Nicht freigebig zu sein, ist wiederum die Folge einer blinden und bequemen Ichbezogenheit, die kein Wirken nach außen zulässt. Allerdings ist auch der ichbezogene Mensch irgendwie tätig, aber sein Tun gleicht dem eines Träumers, der nie geweckt wird. Das Erwachen wäre für ihn ein sehr schmerzhaftes Erlebnis, darum bleibt er, ob jung oder alt, lieber dabei, sein Ansehen zu mehren oder, mit anderen Worten, langsam zu sterben.

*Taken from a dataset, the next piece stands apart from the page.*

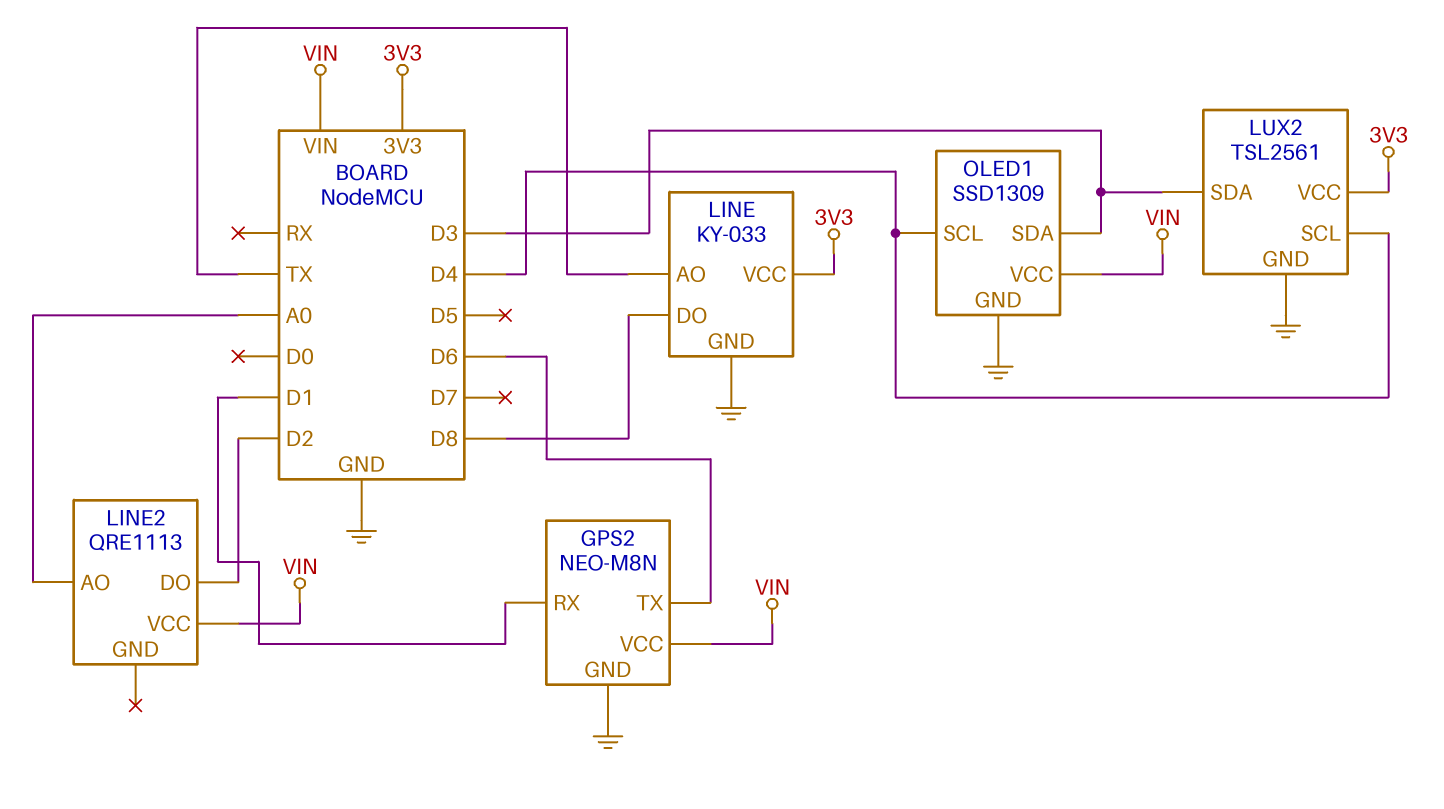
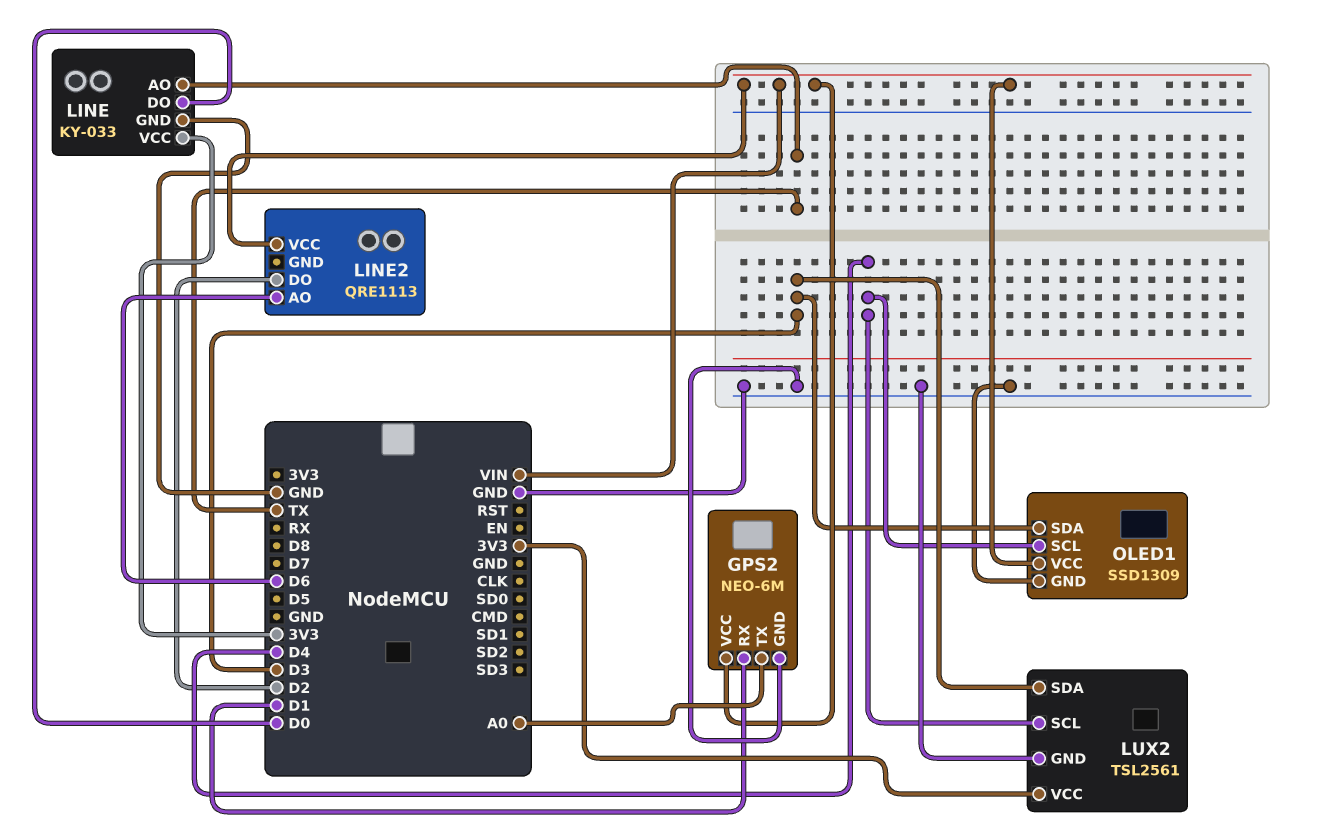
GPS2: NEO-M8N -> NEO-6M
GPS2 pin TX: D6 -> A0
LINE pin DO: D8 -> D0
LINE2 pin AO: A0 -> D6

Wie die Freigebigkeit des Herzens, so ist auch die der Hand ein Wirken nach außen, aber damit kommt es oft zu schmerzlichen Irrtümern und bitterer Selbstenthüllung. Freigebigkeit der Hand ist leicht zu erlangen. Freigebigkeit des Herzens kann nicht erworben werden, sie ist da, wo sich das Ich nicht hinter aufgehäuften Werten verschanzt. Verzeihen setzt Verletztsein voraus, verletzt sein kann aber nur, wer Stolz in sich aufgehäuft hat – also braucht der Großmütige nicht zu verzeihen. Großmut des Herzens kann es nicht geben, solange uns die Erinnerung immerzu mit ›Ich‹ und ›Mein‹ in den Ohren liegt.